[Stored entries]
⁂

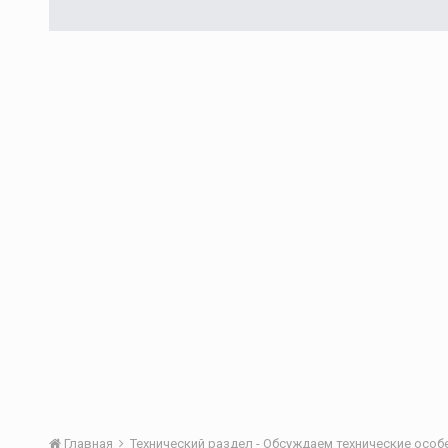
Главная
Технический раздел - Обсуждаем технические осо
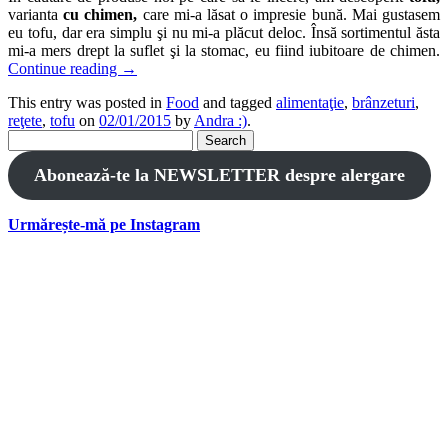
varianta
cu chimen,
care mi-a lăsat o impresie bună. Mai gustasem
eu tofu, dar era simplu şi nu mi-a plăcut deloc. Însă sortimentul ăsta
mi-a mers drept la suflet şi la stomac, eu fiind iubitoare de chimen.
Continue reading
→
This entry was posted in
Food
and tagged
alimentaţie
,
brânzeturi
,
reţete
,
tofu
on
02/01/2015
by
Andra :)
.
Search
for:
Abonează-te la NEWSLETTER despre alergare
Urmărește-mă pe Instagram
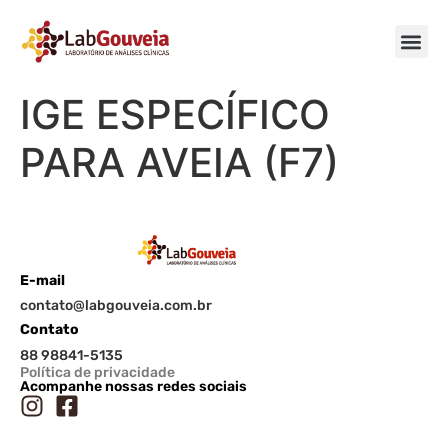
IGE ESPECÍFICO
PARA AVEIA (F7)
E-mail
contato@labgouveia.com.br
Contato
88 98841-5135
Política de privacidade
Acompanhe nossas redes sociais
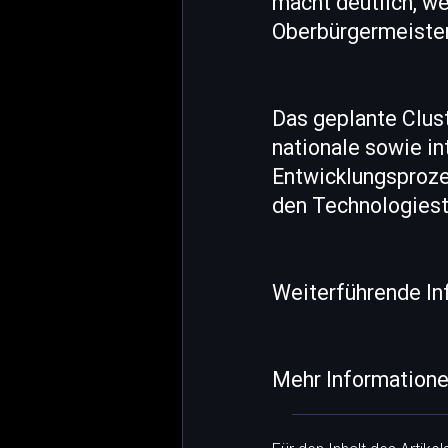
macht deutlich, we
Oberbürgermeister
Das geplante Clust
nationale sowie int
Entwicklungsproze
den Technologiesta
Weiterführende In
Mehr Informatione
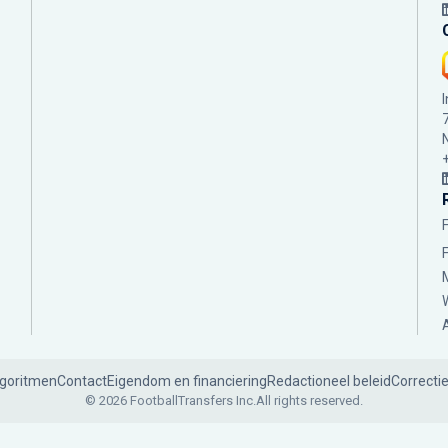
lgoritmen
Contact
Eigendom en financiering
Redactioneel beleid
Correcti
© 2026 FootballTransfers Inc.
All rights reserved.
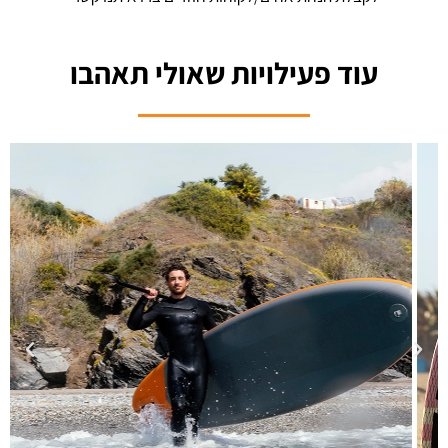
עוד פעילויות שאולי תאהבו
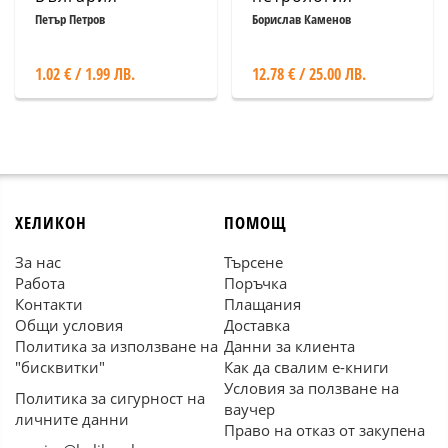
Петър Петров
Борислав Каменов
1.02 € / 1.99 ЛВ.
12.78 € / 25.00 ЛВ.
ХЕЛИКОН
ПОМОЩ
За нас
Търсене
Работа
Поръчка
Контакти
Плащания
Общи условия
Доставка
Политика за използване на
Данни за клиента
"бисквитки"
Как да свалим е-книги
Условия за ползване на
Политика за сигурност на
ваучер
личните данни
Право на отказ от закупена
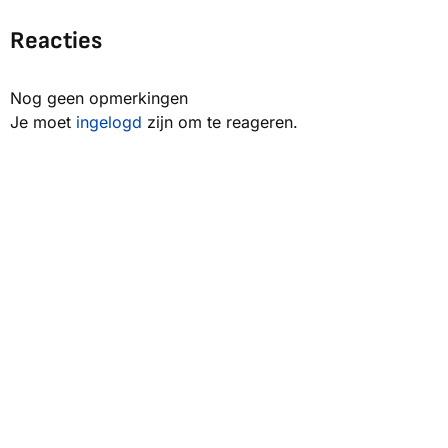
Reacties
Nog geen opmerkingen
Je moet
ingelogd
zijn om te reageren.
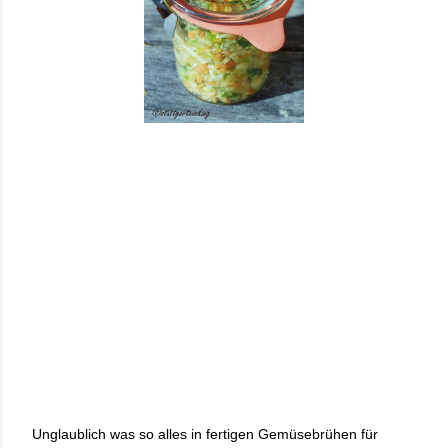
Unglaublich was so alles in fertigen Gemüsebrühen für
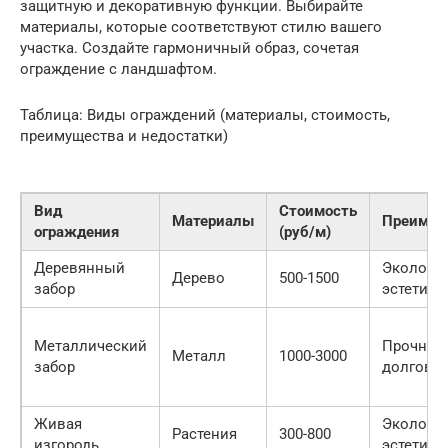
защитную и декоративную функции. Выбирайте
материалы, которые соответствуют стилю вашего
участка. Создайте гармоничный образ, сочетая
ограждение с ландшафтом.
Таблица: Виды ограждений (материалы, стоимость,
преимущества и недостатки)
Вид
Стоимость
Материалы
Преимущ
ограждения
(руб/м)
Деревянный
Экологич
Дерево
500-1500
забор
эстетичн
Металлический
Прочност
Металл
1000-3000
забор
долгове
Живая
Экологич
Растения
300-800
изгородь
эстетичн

⁂

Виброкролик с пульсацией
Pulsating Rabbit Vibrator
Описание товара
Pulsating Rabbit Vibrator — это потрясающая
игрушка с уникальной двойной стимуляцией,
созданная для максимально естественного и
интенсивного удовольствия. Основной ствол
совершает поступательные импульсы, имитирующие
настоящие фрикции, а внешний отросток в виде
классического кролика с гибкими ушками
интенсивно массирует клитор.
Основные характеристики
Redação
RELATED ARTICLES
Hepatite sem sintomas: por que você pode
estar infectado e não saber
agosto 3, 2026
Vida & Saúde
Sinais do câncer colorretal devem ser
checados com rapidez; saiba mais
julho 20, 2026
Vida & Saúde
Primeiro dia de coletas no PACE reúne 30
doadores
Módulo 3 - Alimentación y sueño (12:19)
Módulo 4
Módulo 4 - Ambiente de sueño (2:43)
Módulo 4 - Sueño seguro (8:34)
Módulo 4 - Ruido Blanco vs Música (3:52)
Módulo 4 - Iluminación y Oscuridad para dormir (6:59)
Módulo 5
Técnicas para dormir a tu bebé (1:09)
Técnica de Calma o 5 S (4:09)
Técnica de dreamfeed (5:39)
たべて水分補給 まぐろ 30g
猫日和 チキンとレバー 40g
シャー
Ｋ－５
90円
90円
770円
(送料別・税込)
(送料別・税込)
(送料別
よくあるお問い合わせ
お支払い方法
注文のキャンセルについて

⁂

● To-do item
Leave out every line above except those from the line with "agosto 3, 2026" up to and including the line with "注文のキャンセルについて", and copy those exactly.

● Exercise answer
agosto 3, 2026
Vida & Saúde
Sinais do câncer colorretal devem ser
checados com rapidez; saiba mais
julho 20, 2026
Vida & Saúde
Primeiro dia de coletas no PACE reúne 30
doadores
Módulo 3 - Alimentación y sueño (12:19)
Módulo 4
Módulo 4 - Ambiente de sueño (2:43)
Módulo 4 - Sueño seguro (8:34)
Módulo 4 - Ruido Blanco vs Música (3:52)
Módulo 4 - Iluminación y Oscuridad para dormir (6:59)
Módulo 5
Técnicas para dormir a tu bebé (1:09)
Técnica de Calma o 5 S (4:09)
Técnica de dreamfeed (5:39)
たべて水分補給 まぐろ 30g
猫日和 チキンとレバー 40g
シャー
Ｋ－５
90円
90円
770円
(送料別・税込)
(送料別・税込)
(送料別
よくあるお問い合わせ
お支払い方法
注文のキャンセルについて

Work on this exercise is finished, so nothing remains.